You may implement more extra features than necessary to receive extra credit on this project. The overall project category grade will be capped to 115% at the end of the semester.

 Have a feature idea? You can propose an extra feature in a public post on Piazza. If approved, the instructor will post the number of points that feature will be worth on the final project.

Input

Your main method must be placed in a class named Driver. The Driver class should accept the following additional command-line arguments:

  • -port num where -port indicates the next argument is the port the web server should use to accept socket connections. Use 8080 as the default value if it is not provided.

    If the -port flag is provided, your code should enable multithreading with the default number of worker threads even if the -threads flag is not provided.
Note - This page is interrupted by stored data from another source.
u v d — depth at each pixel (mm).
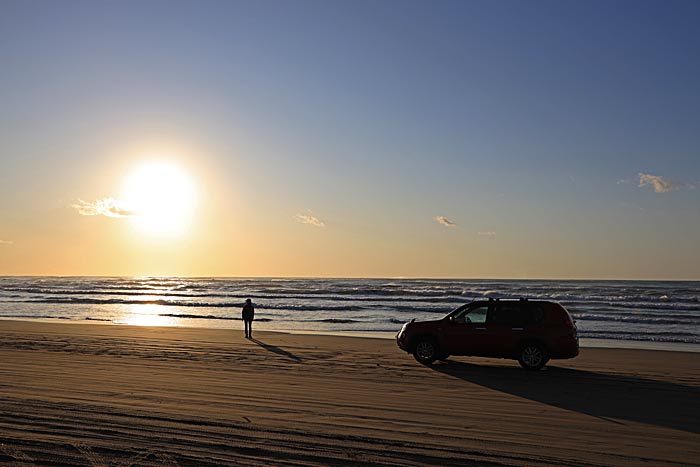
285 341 21797
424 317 38406
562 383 13195
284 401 10594
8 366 14922
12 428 8141
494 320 15789
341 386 12375
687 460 7117
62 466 6465
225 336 23438
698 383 13320
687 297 64375
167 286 110000
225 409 9750
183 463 6621
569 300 59188
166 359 16547
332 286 106812
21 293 79812
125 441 7508
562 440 8008
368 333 28016
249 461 6727
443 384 12883
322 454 7059
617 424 9086
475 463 6805
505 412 9914
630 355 19016
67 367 14773
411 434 8188
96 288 98750
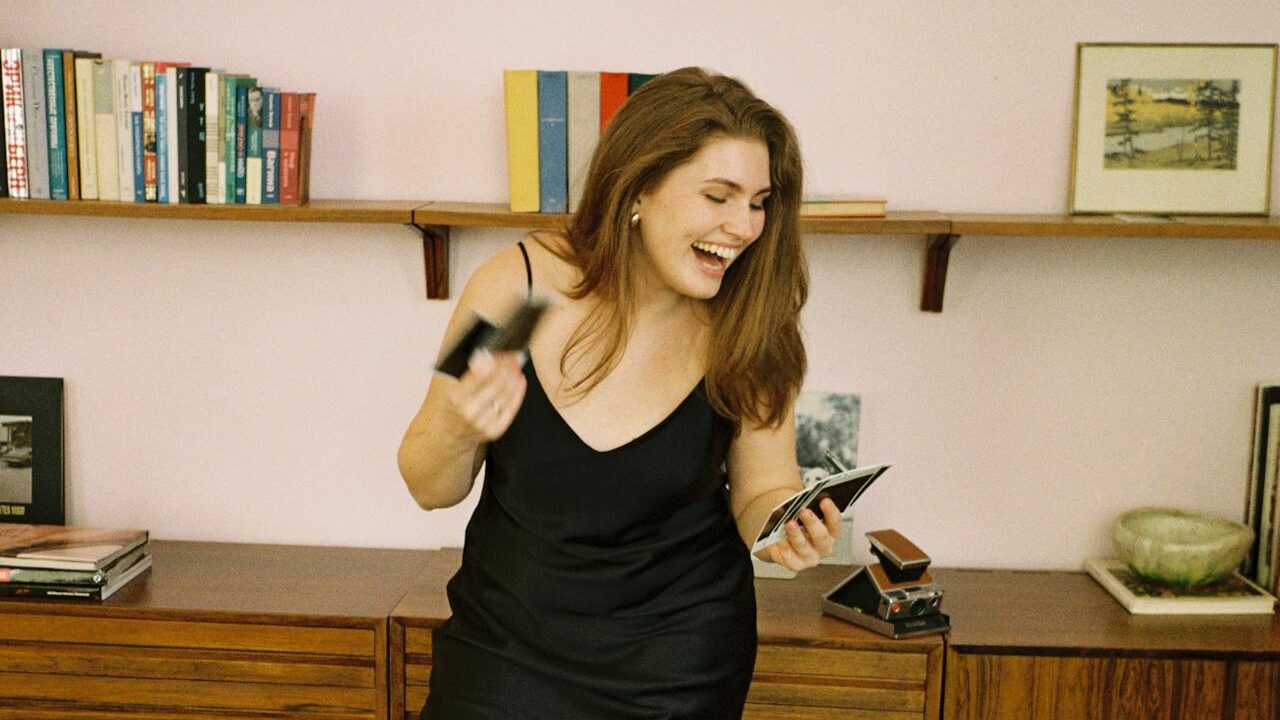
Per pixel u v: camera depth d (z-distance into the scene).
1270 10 2.70
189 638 2.55
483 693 1.71
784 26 2.74
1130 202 2.75
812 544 1.70
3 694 2.60
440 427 1.65
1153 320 2.84
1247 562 2.85
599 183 1.70
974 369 2.86
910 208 2.80
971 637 2.49
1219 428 2.87
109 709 2.59
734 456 1.89
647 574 1.73
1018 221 2.54
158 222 2.88
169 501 3.00
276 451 2.97
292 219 2.56
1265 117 2.72
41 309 2.94
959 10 2.72
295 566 2.83
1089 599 2.73
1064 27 2.72
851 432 2.87
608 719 1.70
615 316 1.70
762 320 1.73
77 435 2.98
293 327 2.91
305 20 2.78
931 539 2.94
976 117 2.76
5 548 2.62
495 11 2.76
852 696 2.50
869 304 2.84
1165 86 2.72
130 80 2.57
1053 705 2.48
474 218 2.56
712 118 1.59
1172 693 2.47
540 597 1.72
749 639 1.80
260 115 2.57
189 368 2.95
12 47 2.81
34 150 2.60
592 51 2.77
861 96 2.76
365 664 2.54
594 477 1.70
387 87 2.80
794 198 1.71
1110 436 2.88
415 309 2.89
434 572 2.78
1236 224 2.51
The command-line flag/value pairs may be provided in any order, and the order provided is not the same as the order you should perform the operations (i.e. always build the index before performing search, even if the flags are provided in the other order).

Your code should support all of the command-line arguments from the previous project as well.

Output

The majority of the output for this project will be in the form of HTTP responses to a browser. Only output the inverted index or search results to a file if the necessary flags are provided.

Testing

No tests will be provided for this project. Instead, you will demonstrate your search engine functionality to the instructor during your final code review appointment during finals week.